Reuters Mehmet Oz speaking into a microphone and gesturing as Donald Trump behind him looks on, wearing a red "Make America Great Again" hat. Reuters

Mehmet Oz at a rally with Donald Trump in 2022

Donald Trump has named Mehmet Oz, a doctor and former television host, to run the powerful agency that oversees the healthcare of millions of Americans.

“There may be no Physician more qualified and capable than Dr. Oz to Make America Healthy Again, ” Trump said in a statement announcing his pick to lead the Centers for Medicare and Medicaid Services.

Oz trained as a surgeon before finding fame on The Oprah Winfrey Show in the early 2000s, later hosting his own TV programme.

He has been criticised by experts for promoting what they called was bad health advice about weight loss drugs and “miracle” cures, and suggesting malaria drugs as a cure for Covid-19 in the early days of the pandemic.

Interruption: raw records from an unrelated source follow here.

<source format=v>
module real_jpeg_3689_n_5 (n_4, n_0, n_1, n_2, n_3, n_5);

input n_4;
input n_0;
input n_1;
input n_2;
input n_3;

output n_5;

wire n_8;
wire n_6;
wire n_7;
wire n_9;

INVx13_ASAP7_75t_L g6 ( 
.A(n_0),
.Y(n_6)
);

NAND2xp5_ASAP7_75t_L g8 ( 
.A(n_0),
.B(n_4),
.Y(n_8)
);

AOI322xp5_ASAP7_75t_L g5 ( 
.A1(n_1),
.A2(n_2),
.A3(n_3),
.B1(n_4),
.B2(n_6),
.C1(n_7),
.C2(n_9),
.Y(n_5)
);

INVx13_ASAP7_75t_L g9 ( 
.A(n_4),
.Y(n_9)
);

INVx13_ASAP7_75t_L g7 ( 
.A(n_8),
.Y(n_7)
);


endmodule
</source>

The Trump transition team said in a statement that Oz “will work closely with [Health Secretary nominee] Robert F Kennedy Jr to take on the illness industrial complex, and all the horrible chronic diseases left in its wake”.

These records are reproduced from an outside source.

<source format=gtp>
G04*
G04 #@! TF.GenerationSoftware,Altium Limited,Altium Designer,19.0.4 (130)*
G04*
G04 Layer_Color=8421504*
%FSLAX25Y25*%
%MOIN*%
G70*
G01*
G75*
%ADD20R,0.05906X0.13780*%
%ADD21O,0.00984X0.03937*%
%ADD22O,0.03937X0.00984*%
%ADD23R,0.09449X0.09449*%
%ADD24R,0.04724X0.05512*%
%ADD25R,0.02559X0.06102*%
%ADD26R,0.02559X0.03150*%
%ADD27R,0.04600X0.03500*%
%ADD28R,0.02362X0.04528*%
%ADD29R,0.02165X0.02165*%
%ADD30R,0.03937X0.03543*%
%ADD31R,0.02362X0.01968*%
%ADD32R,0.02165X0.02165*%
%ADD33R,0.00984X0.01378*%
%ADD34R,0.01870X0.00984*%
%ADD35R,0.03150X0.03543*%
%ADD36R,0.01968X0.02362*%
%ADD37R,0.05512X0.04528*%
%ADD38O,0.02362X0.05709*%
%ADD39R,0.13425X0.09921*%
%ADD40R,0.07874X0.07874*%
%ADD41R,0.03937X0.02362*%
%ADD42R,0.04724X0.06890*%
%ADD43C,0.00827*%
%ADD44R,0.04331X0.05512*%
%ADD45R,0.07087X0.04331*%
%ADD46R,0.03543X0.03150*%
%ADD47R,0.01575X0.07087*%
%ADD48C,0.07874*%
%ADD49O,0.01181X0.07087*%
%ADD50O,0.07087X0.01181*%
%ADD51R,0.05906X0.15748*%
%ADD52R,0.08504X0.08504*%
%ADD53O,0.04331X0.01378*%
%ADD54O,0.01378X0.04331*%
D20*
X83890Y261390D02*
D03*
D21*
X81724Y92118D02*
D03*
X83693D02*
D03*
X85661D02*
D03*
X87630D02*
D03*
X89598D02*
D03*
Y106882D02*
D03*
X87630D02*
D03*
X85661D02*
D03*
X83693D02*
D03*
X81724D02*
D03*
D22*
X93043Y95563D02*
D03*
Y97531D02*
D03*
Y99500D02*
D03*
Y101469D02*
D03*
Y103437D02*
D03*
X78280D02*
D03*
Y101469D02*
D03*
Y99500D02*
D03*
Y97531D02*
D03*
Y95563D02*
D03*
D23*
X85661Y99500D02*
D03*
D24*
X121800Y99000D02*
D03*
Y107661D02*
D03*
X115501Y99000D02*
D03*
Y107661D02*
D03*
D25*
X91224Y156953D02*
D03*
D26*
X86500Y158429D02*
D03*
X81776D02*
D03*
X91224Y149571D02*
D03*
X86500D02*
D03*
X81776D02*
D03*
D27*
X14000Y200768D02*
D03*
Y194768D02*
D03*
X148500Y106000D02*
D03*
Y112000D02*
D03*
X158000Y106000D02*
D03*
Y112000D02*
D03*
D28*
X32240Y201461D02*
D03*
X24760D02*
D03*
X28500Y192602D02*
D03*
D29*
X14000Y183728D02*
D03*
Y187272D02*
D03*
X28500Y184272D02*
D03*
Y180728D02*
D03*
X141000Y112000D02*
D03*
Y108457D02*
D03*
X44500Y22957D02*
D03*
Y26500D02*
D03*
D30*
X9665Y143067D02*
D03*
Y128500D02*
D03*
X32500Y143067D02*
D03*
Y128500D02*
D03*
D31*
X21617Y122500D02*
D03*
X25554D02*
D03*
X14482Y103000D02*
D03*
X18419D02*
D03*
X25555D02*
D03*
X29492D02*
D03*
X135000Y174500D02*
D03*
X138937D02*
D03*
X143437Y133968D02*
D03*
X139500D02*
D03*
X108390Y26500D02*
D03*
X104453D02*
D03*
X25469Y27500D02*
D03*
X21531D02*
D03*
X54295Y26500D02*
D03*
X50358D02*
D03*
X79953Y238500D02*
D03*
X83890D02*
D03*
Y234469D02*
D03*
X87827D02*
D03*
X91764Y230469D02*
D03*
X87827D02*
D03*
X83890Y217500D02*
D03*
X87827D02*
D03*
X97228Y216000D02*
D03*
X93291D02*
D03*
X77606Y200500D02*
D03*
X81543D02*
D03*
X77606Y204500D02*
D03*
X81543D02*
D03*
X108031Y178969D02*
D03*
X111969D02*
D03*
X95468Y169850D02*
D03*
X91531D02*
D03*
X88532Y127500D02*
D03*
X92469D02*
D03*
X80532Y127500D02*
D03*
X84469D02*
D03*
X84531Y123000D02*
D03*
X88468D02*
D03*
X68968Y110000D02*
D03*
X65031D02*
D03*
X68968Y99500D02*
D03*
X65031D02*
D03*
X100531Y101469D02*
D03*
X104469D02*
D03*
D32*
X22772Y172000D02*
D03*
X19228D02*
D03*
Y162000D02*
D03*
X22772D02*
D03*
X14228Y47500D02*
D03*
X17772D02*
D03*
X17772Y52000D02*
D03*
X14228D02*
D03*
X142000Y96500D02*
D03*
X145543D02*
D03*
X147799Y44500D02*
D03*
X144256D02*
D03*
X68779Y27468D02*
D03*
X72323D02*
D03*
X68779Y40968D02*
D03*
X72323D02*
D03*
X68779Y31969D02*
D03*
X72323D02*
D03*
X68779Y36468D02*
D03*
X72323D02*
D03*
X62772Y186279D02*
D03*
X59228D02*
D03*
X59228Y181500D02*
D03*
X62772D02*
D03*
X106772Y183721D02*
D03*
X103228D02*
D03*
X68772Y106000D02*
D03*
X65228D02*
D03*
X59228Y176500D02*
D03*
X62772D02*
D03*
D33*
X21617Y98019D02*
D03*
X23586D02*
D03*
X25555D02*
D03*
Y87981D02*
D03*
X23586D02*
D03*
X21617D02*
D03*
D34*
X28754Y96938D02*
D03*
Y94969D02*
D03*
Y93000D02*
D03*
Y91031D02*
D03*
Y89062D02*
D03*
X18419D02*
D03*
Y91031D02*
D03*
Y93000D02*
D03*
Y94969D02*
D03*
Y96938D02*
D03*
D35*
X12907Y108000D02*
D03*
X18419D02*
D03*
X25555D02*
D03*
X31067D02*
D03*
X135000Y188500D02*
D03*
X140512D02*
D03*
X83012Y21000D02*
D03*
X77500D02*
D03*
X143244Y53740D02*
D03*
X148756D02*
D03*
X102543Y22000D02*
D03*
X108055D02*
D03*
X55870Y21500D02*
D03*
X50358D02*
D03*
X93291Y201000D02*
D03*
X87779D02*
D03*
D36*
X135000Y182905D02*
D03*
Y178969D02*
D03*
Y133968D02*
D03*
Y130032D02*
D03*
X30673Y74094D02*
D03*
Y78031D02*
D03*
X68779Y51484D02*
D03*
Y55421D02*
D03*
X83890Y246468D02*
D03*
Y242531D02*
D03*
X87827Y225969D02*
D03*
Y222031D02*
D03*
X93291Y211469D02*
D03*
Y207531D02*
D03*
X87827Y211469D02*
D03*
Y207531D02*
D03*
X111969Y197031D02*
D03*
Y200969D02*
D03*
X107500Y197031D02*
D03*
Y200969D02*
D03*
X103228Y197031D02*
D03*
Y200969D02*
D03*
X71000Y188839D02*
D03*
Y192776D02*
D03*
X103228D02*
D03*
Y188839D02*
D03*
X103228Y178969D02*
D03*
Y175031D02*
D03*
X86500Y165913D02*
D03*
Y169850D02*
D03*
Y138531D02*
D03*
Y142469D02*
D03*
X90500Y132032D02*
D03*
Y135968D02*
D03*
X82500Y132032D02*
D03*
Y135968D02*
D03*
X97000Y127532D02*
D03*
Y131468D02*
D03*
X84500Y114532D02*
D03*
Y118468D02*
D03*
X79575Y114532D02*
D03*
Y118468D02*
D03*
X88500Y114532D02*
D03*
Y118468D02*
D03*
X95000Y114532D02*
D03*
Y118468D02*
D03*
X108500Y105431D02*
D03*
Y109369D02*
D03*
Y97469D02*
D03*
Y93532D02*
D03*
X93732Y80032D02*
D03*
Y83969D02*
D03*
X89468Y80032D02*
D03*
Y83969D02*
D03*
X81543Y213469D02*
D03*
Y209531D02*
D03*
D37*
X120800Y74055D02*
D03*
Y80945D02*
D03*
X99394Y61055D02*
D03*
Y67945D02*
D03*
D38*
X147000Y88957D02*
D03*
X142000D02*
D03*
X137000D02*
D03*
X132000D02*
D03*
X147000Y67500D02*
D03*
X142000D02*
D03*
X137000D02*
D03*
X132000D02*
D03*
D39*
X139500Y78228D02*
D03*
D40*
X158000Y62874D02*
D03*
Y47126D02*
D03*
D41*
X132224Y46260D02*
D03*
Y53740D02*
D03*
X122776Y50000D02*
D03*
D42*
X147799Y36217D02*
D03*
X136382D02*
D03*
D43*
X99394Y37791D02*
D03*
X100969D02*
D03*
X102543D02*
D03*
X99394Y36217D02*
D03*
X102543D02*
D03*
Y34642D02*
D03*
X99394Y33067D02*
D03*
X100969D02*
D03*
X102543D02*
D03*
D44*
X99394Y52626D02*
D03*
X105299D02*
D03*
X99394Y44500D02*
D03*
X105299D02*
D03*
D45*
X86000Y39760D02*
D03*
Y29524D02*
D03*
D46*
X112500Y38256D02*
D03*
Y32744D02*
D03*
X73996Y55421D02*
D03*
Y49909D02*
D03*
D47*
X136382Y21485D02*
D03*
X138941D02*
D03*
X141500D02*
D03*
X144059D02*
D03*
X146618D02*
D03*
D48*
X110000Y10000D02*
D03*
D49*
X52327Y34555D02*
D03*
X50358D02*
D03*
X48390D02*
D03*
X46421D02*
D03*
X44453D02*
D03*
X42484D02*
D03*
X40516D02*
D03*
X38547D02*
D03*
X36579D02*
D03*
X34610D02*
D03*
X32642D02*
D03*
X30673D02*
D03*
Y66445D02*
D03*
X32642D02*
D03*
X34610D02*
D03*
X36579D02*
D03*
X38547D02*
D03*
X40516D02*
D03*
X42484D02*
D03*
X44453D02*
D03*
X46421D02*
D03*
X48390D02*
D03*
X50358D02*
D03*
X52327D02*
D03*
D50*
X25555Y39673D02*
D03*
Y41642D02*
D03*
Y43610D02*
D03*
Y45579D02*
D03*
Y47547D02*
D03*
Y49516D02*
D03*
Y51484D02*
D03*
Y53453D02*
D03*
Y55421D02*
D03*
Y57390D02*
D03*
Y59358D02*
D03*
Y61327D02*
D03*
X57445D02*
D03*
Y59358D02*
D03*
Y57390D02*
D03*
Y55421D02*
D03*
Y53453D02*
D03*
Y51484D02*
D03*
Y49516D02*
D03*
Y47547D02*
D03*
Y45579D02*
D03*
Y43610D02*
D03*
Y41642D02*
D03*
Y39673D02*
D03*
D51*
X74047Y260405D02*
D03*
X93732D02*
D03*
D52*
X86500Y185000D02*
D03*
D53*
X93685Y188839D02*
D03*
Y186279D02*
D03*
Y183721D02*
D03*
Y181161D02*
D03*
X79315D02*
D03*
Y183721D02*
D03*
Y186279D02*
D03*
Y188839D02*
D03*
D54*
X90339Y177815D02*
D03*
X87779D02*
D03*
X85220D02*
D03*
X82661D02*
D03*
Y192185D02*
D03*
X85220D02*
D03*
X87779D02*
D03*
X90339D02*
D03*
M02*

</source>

Oz will need to be confirmed by the Senate next year before he officially takes charge of the agency.

The Centers for Medicare and Medicaid Services oversee the country’s largest healthcare programs, providing coverage to more than 150 million Americans. The agency regulates health insurance and sets policy that guides the prices that doctors, hospitals and drug companies are paid for medical services.

In 2023, the US government spent more than $1.4 trillion on Medicaid and Medicare combined, according to the Congressional Budget Office.

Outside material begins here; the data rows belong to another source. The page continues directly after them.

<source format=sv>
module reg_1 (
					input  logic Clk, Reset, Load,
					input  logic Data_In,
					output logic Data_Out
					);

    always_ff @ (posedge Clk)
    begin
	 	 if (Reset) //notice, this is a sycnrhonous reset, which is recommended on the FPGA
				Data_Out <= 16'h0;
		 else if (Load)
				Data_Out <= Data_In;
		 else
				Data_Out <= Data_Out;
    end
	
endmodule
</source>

Trump said in a statement that Oz would “cut waste and fraud within our Country’s most expensive Government Agency”, and the Republican Party platform pledged to increase transparency, choice and competition and expand access to healthcare and prescription drugs.

Oz, 64, trained as a cardiothoracic surgeon – specialising in operations on the heart and lungs – and worked at New York City’s Presbyterian Hospital and Columbia University.

After he appeared in dozens of Oprah segments, he started The Dr Oz Show, where he doled out health advice to viewers.

But the line between promotion and science on the show was not always clear, and Oz has recommended homeopathy, alternative medicine and other treatments that critics have called “pseudoscience”.

He was criticised during Senate hearings in 2014 for endorsing unproven pills that he said would “literally flush fat from your system” and “push fat from your belly”.

During those hearings Oz said he never sold any specific dietary supplements on his show. But he has publicly endorsed products off air and his financial ties to health care companies were revealed in fillings made during his 2022 run for the US Senate in Pennsylvania.

During the Covid-19 pandemic, Oz promoted the anti-malaria drugs hydroxychloroquine and chloroquine, which experts say are ineffective against the virus.